++++ ПОКАЗАННЫЙ ФРАГМЕНТ

Ну что ж, поверим научным изысканиям, из которых мне ближе всего пермский вариант: основа моск с довольно широким спектром значений: «ключ, родник, источник, поток, приток». Или балтийский мазгаз «узел», поскольку Москва не только причудливо вьется, распадаясь на клубки рукавов и пойменных озер (взгляните хотя бы на Ногатинскую пойму), но и является узлом водных дорог. Во всяком случае, я соглашаюсь с неуемными исследователями, которые отвергают с ходу толкование: топкое, болотистое место. Как можно главную артерию Страны источников, красавицу-реку с обрывистыми и холмистыми берегами, со строевыми борами на них, с чистейшей водой и изобилием рыбы сравнивать с болотом? А вот приток, узел похоже: ведь Москва и сама является притоком и принимает множество других притоков.
Яуза в конце XIX века
Самый главный из них, конечно, Яуза, но и древнее городище-крепость, и Кремль возникли на впадении Неглинки или реки Неглинной в Москву-реку. Левый приток главной реки имеет длину всего 7,5 км. Речка начиналась из болота западнее Марьиной рощи. Протекая с севера на юг по самой центральной части города (по нынешним Стрелецкой и Новосущевской улицам), 3-му Самотечному переулку, пл. Коммуны (Суворова), Самотечному скверу, Самотечной площади, Цветному бульвару, Трубной площади, Неглинной улице, по территории, занимаемой ЦУМом и Малым театром, по Театральной площади и площади Революции, Александровскому саду вдоль Кремлевской стены), река имела большое значение для жизни Москвы: на ней располагались мельницы, кузницы, мастерские. Еще в начале XVIII века Неглинка была чистой рекой с шестью проточными прудами, которые служили резервуарами для разведения рыбы и тушения пожаров. Но уже к середине XVIII века с ростом населения Москвы и развитием промышленности Неглинка была сильно загрязнена. В 18161920 годах река от устья до Трубной площади (участок в 3 км) была заключена в трубу, остальной участок постигла та же участь к 1912 году. Однако коллекторы загрязнялись, не вмещали расходов воды и в половодье и паводки нередко затопляли прилегающие улицы. К 1966 году создано второе устье Неглинки сооружен коллектор длиной около 1 км и диаметром до 4 м, который от района гостиницы «Метрополь» следует напрямую под Никольской улицей, Ильинской и Варваркой и сливает воды в реку Москву в районе разрушенной гостиницы «Россия» (почти на 1 км ниже старого устья у Большого Каменного моста, где в гранитной облицовке остался зияющий выход трубы).

++++++++
++++ ВХОДНЫЕ ДАННЫЕ

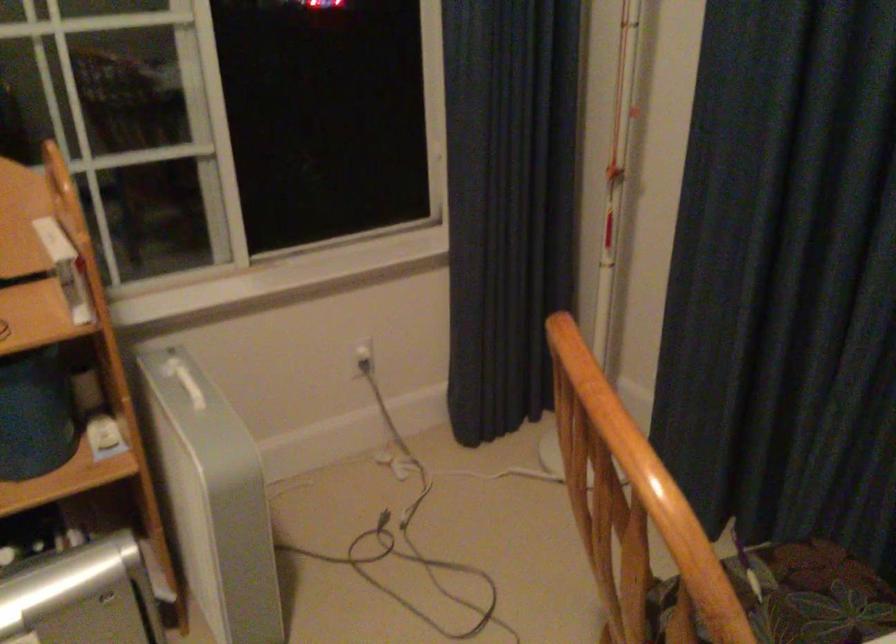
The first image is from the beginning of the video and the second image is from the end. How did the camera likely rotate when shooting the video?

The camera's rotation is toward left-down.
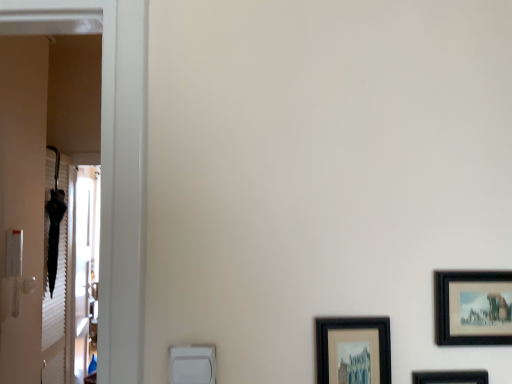
Question: Can you confirm if black matte picture frame at lower right, which is the 1th picture frame from left to right, is thinner than clear glass screen door at left?

Choices:
 (A) no
 (B) yes

Answer: (B)

Question: From a real-world perspective, is black matte picture frame at lower right, which is the 1th picture frame from left to right, under clear glass screen door at left?

Choices:
 (A) no
 (B) yes

Answer: (A)

Question: Can you confirm if black matte picture frame at lower right, the 3th picture frame viewed from the right, is taller than clear glass screen door at left?

Choices:
 (A) no
 (B) yes

Answer: (A)

Question: Can you confirm if black matte picture frame at lower right, the 3th picture frame viewed from the right, is wider than clear glass screen door at left?

Choices:
 (A) yes
 (B) no

Answer: (B)

Question: From the image's perspective, does black matte picture frame at lower right, which is the 1th picture frame from left to right, appear lower than clear glass screen door at left?

Choices:
 (A) yes
 (B) no

Answer: (B)

Question: Considering the positions of point (351, 350) and point (69, 372), is point (351, 350) closer or farther from the camera than point (69, 372)?

Choices:
 (A) closer
 (B) farther

Answer: (A)

Question: Considering the positions of black matte picture frame at lower right, the 3th picture frame viewed from the right, and clear glass screen door at left in the image, is black matte picture frame at lower right, the 3th picture frame viewed from the right, bigger or smaller than clear glass screen door at left?

Choices:
 (A) small
 (B) big

Answer: (A)

Question: Is black matte picture frame at lower right, which is the 1th picture frame from left to right, wider or thinner than clear glass screen door at left?

Choices:
 (A) wide
 (B) thin

Answer: (B)

Question: From a real-world perspective, is black matte picture frame at lower right, the 3th picture frame viewed from the right, physically located above or below clear glass screen door at left?

Choices:
 (A) above
 (B) below

Answer: (A)

Question: From the image's perspective, is black matte picture frame at right, arranged as the third picture frame when viewed from the left, located above or below black matte picture frame at lower right, the 3th picture frame viewed from the right?

Choices:
 (A) above
 (B) below

Answer: (A)

Question: Looking at their shapes, would you say black matte picture frame at right, arranged as the third picture frame when viewed from the left, is wider or thinner than black matte picture frame at lower right, which is the 1th picture frame from left to right?

Choices:
 (A) wide
 (B) thin

Answer: (B)

Question: Is black matte picture frame at right, arranged as the third picture frame when viewed from the left, to the left or to the right of black matte picture frame at lower right, the 3th picture frame viewed from the right, in the image?

Choices:
 (A) left
 (B) right

Answer: (B)

Question: Choose the correct answer: Is black matte picture frame at right, arranged as the third picture frame when viewed from the left, inside black matte picture frame at lower right, the 3th picture frame viewed from the right, or outside it?

Choices:
 (A) outside
 (B) inside

Answer: (A)

Question: From their relative heights in the image, would you say black matte picture frame at right, which is the 1th picture frame in right-to-left order, is taller or shorter than clear glass screen door at left?

Choices:
 (A) short
 (B) tall

Answer: (A)

Question: Considering the positions of black matte picture frame at right, arranged as the third picture frame when viewed from the left, and clear glass screen door at left in the image, is black matte picture frame at right, arranged as the third picture frame when viewed from the left, wider or thinner than clear glass screen door at left?

Choices:
 (A) thin
 (B) wide

Answer: (A)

++++++++

__ТРЕБОВАНИЯ__
1. Выпишите из записей все строки, в которых встречается слово «inside».
2. Допишите продолжение текста о Москве-реке и Неглинке, начав сразу после его последнего предложения.

__РЕШЁННЫЕ ЗАДАЧИ__
1.
Question: Choose the correct answer: Is black matte picture frame at right, arranged as the third picture frame when viewed from the left, inside black matte picture frame at lower right, the 3th picture frame viewed from the right, or outside it?
 (B) inside

2.
Почти пятнадцать лет я проработал после окончания Литературного института на Цветном бульваре в редакции «Литературной России», где заведовал отделом поэзии, был членом редколлегии. Именно от этой редакции я стал много ездить по России и Подмосковью как публицист. Прочитав тогда «Мой Дагестан» Расула Гамзатова, я даже испытал обиду: почему не написано в поэтической манере такой же книги о Московии с преданиями, обычаями, легендами?..
А еще, конечно, мы ходили с братом и друзьями по берегу невидимой Неглинки в знаменитые Сандуновские бани. Они, как и переулок, были названы в начале прошлого века в честь знаменитой актрисы-певицы Сандуновой. Так их зовут теперь, так их называли и в пушкинские времена. По другую сторону Неглинки, в Крапивинском переулке, как вспоминает Владимир Гиляровский, на глухом пустыре между двумя прудами, были еще Ламакинские бани. Их содержала Авдотья Ламакина. Место было трущобное, как и вся округа, бани грязные, но, за неимением лучших, они были всегда полны народа.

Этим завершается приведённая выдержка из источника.